[Passage provided]
Pooped Pop Video Player!

Updated: Do not, for the love of cheeeeze, bump this thing while it’s running or it will throw a big scary blue screen NMI / parity check error and scare you to the very core of your being

wpid-wp-1435769410872.jpg Well well well, would you look what tripped and fell on its face today? This is an old Visual Circuits POPVideo Player, from the late 1990s. Amazingly, the only problem here was a bad power supply.

But let’s look inside, because, oh man, this thing should be a computing history museum piece.

 

The year was 1990-something. People were still dancing the Macarena everywhere. Grunge rock was still going strong, accompanied by some pretty nice sort of folk music, a lot having female vocalists and very little Studio Magic. Digital signage was just starting to really catch on and replace static signage in advertising and the like, using CRT televisions or video projectors… and the Pop Video Player was ready and willing to drive this.

The features: Hard disk video storage of MPEG-2 content… updatable via changing the removable hard drive out, or over IP via modem (!!!) or Ethernet interface. Windows NT 3.51 or 4.00 (hurrrrk!) based machine on an AMD K6-2 at 200 mhz…

Needless to say, a PC of this thing’s stature would have trouble playing any sort of video, so it’s got some custom hardware. Special cards with four MPEG-2 decoder ASICs, audio codecs, and framebuffers with S-Video and composite outputs were used. The software then only has to fill the buffers on each of the MPEG-2 decoders and respond to control commands which could be sent in by serial port (possibly over IP?).

And here we go on the magical history tour.

wpid-imag5083.jpgSocket 7. ISA slots visible at left. The Tyan motherboard (designed in the USA!) has ISA, PCI, and AGP… on an AT form factor board…!!!

Weirder than hen’s teeth.
[/Passage provided]
What this exercise asks:
• 1. Per the Pop Video Player post, which processor does the machine run on?
• 2. Write the next few paragraphs of the Pop Video Player post, picking up after its final line.
The entries that follow have no connection to the post about the Pop Video Player.
[Data records]
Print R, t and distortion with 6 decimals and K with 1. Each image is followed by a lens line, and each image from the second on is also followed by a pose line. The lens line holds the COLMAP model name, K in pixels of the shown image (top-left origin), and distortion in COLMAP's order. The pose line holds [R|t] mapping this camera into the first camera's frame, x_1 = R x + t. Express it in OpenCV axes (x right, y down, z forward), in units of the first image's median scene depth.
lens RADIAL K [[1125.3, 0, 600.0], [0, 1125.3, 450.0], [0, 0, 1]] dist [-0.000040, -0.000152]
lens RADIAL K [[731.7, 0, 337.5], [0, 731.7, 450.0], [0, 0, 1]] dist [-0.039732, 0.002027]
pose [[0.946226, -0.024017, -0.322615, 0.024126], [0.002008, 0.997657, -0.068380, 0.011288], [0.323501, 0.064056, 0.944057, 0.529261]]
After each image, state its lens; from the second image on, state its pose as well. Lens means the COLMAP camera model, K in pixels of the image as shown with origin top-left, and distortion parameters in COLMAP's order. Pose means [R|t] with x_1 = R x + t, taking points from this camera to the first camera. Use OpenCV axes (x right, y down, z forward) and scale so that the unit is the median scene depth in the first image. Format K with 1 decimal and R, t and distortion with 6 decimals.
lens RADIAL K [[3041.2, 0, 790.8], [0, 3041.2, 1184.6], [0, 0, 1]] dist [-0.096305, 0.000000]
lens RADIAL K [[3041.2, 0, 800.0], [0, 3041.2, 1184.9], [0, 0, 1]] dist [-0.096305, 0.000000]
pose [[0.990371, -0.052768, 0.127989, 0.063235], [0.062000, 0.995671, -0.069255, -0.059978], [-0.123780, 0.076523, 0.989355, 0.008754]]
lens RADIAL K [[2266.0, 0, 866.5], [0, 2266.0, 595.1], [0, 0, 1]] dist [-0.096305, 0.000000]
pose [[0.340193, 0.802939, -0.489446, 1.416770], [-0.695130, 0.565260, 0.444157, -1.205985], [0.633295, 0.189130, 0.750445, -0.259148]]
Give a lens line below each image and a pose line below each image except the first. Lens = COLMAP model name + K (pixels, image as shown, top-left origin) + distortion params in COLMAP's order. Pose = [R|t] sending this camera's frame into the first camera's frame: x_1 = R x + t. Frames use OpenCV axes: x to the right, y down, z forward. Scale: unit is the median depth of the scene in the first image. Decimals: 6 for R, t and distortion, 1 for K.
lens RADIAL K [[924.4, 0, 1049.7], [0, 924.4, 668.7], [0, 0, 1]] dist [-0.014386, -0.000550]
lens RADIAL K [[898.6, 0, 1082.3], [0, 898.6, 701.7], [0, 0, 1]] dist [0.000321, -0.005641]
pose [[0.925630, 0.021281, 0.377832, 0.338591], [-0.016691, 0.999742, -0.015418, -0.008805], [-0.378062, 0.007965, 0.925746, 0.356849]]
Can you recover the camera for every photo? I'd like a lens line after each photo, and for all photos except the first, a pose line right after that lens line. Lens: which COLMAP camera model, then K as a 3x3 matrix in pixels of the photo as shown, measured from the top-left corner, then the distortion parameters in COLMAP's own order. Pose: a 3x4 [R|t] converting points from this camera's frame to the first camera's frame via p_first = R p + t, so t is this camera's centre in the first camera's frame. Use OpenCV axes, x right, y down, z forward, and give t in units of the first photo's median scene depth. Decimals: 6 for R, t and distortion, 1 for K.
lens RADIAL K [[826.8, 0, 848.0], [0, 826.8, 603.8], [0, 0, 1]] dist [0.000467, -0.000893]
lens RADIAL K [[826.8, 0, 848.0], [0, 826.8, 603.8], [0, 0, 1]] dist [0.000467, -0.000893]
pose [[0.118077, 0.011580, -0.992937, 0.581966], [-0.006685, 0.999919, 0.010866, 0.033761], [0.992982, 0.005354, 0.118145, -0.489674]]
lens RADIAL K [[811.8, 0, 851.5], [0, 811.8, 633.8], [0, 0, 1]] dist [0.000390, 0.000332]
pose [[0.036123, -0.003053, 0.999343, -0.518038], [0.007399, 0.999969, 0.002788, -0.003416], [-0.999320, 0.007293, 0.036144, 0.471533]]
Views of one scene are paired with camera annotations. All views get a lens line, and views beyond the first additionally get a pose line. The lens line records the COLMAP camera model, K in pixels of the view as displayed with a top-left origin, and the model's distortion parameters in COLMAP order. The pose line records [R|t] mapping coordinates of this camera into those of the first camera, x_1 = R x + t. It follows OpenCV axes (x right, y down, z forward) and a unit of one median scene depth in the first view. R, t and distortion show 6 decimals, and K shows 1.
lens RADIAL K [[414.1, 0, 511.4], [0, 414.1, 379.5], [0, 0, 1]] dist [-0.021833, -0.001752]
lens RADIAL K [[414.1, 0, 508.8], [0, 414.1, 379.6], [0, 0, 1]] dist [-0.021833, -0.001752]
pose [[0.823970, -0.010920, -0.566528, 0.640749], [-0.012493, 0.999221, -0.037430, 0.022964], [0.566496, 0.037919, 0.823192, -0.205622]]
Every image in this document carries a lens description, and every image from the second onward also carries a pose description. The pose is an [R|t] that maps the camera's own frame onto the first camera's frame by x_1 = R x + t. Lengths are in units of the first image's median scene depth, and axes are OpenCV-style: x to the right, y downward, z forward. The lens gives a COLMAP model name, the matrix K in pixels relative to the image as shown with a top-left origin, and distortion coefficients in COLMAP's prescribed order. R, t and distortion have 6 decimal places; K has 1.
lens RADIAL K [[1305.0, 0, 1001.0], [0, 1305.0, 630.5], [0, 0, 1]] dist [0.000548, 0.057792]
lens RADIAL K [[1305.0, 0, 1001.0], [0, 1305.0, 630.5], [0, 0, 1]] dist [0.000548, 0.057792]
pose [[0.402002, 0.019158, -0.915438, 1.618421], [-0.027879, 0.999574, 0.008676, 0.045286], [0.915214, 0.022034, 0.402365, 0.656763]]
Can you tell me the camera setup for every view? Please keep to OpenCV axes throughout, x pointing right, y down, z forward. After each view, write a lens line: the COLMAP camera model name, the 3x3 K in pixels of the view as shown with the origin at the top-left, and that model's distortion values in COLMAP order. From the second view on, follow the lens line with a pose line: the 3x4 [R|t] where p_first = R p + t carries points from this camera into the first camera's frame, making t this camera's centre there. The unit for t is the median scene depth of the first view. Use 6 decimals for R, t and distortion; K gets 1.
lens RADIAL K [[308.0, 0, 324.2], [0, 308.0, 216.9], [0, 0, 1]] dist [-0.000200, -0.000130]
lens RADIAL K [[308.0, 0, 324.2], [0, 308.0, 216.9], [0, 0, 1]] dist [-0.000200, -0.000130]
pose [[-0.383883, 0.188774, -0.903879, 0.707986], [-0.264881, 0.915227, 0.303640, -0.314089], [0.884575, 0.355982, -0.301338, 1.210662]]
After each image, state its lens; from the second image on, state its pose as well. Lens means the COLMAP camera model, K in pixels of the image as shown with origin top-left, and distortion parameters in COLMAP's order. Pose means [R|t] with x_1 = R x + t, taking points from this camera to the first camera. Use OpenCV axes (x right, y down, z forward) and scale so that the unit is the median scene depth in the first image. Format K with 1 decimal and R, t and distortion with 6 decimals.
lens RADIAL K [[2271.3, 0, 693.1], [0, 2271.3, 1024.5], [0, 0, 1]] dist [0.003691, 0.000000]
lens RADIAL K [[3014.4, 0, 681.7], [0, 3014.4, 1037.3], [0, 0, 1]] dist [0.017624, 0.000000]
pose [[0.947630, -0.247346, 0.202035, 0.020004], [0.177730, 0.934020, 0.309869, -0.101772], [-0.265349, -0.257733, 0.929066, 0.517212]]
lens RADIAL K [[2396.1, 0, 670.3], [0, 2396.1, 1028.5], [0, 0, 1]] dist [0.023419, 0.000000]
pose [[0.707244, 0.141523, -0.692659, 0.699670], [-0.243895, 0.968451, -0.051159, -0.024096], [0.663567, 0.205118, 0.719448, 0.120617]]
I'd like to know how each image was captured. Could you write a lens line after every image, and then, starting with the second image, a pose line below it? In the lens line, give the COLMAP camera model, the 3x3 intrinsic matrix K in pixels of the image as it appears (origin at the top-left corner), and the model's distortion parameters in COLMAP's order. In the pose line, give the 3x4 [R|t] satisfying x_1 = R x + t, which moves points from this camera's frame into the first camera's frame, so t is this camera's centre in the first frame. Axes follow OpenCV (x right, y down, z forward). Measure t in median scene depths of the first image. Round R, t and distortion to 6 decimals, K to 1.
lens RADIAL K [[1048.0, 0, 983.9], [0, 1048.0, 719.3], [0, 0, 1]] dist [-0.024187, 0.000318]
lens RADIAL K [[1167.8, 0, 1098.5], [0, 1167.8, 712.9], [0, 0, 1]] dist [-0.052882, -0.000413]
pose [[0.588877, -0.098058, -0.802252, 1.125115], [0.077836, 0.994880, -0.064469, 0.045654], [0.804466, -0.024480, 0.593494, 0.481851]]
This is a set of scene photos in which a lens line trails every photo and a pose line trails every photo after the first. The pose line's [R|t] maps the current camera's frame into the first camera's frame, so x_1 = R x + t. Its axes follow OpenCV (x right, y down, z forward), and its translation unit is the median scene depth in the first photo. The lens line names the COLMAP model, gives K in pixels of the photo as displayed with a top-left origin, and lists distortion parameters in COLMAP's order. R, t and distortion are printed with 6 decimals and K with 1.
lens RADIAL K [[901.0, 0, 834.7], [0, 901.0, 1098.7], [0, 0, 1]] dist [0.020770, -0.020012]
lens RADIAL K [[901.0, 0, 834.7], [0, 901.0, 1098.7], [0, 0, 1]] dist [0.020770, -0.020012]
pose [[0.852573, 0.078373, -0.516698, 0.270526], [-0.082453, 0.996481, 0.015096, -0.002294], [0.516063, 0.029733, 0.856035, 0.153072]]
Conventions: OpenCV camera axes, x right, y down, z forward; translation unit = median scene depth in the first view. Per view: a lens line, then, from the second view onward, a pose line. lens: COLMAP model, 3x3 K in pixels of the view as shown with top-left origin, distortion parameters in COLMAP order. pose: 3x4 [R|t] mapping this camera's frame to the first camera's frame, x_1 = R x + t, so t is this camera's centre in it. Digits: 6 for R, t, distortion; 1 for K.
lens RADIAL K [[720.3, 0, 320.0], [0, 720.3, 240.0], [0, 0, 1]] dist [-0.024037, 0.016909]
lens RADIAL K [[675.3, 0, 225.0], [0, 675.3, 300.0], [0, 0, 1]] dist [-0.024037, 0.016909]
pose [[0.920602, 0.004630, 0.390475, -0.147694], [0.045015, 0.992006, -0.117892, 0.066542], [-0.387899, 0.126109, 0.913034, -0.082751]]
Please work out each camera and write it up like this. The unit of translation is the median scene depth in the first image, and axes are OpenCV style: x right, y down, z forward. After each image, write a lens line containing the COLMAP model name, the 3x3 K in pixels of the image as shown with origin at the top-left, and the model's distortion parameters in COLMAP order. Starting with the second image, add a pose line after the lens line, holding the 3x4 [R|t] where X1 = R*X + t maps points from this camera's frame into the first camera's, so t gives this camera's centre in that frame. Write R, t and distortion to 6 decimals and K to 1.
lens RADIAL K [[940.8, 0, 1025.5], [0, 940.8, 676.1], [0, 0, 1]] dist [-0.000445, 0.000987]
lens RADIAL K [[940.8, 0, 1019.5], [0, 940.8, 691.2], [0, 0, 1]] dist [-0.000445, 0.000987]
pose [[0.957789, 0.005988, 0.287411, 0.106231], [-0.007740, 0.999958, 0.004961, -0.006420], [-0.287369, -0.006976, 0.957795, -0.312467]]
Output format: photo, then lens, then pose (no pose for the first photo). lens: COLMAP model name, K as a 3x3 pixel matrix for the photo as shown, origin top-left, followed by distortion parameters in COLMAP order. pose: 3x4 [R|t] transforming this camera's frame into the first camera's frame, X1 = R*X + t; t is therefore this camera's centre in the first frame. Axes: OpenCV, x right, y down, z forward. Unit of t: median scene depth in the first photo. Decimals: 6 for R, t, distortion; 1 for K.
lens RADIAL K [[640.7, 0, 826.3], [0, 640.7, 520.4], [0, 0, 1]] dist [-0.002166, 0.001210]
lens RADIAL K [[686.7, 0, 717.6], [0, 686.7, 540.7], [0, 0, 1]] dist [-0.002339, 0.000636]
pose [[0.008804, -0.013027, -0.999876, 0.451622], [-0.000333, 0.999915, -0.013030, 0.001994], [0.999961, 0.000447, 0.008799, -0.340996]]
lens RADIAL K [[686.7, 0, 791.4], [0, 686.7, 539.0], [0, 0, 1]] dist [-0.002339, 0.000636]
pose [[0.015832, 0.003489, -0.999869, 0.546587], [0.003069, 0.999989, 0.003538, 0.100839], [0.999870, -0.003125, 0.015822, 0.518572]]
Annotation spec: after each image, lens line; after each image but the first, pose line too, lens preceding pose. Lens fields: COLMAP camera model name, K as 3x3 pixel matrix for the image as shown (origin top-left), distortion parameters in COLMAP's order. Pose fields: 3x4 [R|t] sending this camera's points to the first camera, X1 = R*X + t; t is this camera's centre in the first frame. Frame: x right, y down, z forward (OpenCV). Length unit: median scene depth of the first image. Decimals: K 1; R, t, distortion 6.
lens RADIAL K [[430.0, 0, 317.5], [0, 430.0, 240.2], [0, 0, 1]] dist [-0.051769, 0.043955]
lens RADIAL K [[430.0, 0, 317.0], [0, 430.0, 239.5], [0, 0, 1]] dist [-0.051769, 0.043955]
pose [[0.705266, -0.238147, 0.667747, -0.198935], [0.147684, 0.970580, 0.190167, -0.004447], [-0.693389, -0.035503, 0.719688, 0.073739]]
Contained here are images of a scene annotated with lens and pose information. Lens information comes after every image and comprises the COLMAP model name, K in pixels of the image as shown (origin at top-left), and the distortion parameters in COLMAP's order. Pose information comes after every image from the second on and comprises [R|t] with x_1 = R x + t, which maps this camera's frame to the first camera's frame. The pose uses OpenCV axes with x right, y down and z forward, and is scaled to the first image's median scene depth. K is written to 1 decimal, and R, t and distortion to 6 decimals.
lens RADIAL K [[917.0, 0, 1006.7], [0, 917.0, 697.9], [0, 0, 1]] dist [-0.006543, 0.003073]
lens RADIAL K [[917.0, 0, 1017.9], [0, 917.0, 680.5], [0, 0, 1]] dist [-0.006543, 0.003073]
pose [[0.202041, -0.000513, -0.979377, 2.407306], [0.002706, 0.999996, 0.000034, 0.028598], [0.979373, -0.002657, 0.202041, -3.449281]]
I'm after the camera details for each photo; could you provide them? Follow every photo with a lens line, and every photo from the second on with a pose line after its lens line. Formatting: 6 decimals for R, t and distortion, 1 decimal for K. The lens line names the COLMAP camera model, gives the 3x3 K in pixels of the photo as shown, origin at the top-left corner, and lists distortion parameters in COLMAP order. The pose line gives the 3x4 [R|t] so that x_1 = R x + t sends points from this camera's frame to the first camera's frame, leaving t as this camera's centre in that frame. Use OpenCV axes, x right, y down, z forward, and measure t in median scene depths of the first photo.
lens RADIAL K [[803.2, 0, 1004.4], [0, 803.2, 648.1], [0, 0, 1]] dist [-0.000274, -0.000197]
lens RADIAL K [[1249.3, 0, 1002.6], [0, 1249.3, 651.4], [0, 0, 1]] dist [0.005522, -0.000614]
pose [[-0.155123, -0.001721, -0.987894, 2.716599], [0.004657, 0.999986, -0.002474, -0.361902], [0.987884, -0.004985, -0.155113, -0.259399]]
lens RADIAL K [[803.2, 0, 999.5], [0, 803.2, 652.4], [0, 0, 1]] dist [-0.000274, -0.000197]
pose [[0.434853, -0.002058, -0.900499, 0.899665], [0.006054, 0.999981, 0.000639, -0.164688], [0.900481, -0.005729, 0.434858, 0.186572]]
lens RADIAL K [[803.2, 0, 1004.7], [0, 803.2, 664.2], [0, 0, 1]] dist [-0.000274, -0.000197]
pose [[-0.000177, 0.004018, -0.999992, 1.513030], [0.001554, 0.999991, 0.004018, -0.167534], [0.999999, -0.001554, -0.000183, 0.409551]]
[/Data records]
Exercise results:
• 1. An AMD K6-2 at 200 MHz.

• 2.
wpid-imag5089.jpgOld school RAM. This board supports 66 and 100 mhz SDRAM; the fastest front side bus frequency available on Socket 7 was 100 megacycles. Socket 7 was kind of cool as multiple CPU vendors could use it. The downside of course was that it started to eventually hold the industry back a bit, so it was replaced by vendor specific CPU interfaces (Socket 370 and Slot A were the next ones up, with Slot A using the double data rate RAM that has become very much standard nowadays). The white slots are for old 33 mhz 72-pin SIMM memory. Using those puts a TIIINY bottleneck on your memory bandwidth, but RAM was still expensive around then due to a few oddball industry factors… not the least of which were price-fixing… and people saved their RAM across upgrades. The spliced purple +5VSB wire goes to the board below:

 

wpid-imag5085.jpg

wpid-imag5084.jpgThis oddball board handles displaying status information and, best I can tell, is a workaround for the fact that Windows NT never supported ACPI. See, the Tyan motherboard is an AT form factor board (WITH AGP???) and the AT form factor systems never had soft-controlled power on/off. The purple wire is +5VSB, 5 volt standby power that comes on the moment the PSU is plugged into the wall. When +5VSB is received, this card also throws the relay to turn on the machine via the motherboard’s power switch input. It can also turn it back off again. On a modern PC, an ACPI call is made to the BIOS to switch power off once the OS is safely shut down. On this one… well, it’s sillier. A custom driver(?) is used and that board is interfaced to the onboard PARALLEL PORT! Once the OS is shut down safely, it toggles a parallel port line that cuts the power after some number of seconds.

 

And now, the big guns.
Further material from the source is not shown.